Schema description
I have an HBase table called measurements which has two column families: measurement and instrument. In the measurement family there are columns measurement:1, measurement:2 etc. for each type of substance being measured (1,2,3 are substance ids), while in instrument the columns are instrument:status_1, instrument:status_2 etc. and correspond to the correctness of the instrument for the specific substance at time of measurement.
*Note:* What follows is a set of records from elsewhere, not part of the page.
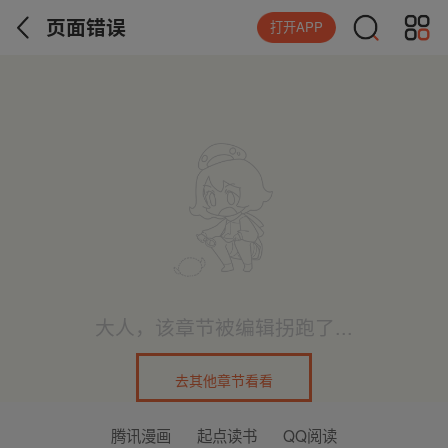
页面错误
打开APP
大人，该章节被编辑拐跑了...
去其他章节看看
腾讯漫画
起点读书
QQ阅读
Row keys are a concatenation of the date, time and ID of the station where the measurement was conducted, for example:
ROW COLUMN+CELL
2017年01月01日 00:00+101 column=measurement:1, timestamp=2025年01月26日T12:46:42.021, value=?pbM\xD2\xF1\xA9\xFC
2017年01月01日 00:00+101 column=instrument:status_1, timestamp=2025年01月26日T12:46:42.025, value=0
Query
I want to find the average measured value of the substance with ID 1 across all stations for 2018年12月05日, taking into account only rows where instrument:status_1 has value 0 (to not include erroneous results in the average). I want to do the average calculation on the server side i.e. have only the resulting value delivered to my client instead of thousands of rows.
I found that this is likely possible through the AggregationClient class, so I tried the following:
Scan scan = new Scan();
scan.setFilter(new PrefixFilter(Bytes.toBytes("2018年12月05日")));
scan.addColumn(Bytes.toBytes("measurement"), Bytes.toBytes("1"));
scan.addColumn(Bytes.toBytes("instrument"), Bytes.toBytes("status_1"));
// include only rows where status_1 is "0"
scan.setFilter(new SingleColumnValueFilter(
Bytes.toBytes("instrument"),
Bytes.toBytes("status_1"),
CompareOperator.EQUAL,
Bytes.toBytes("0")
));
AggregationClient aggregationClient = new AggregationClient(connection.getConfiguration());
// values of measurement column are stored as bytes that are interpreted as double
ColumnInterpreter<Double, Double, HBaseProtos.EmptyMsg, HBaseProtos.DoubleMsg, HBaseProtos.DoubleMsg> columnInterpreter = new DoubleColumnInterpreter();
double avg = aggregationClient.avg(TableName.valueOf("measurements"), columnInterpreter, scan);
aggregationClient.close();
An IOException is thrown by AggregationClient, however, stating that there can't be more than one column present in the scan when invoking aggregationClient.avg(). I need the average for the column measurement:1, but I also must include instrument in the scan in order to filter rows based on the value of the instrument:status_1 column. The documentation for AggregationClient states this:
Column family can't be null. In case where multiple families are provided, an IOException will be thrown. An optional column qualifier can also be defined.
Is there any workaround or a way to tell AggregationClient what column in the scan it should take the average for?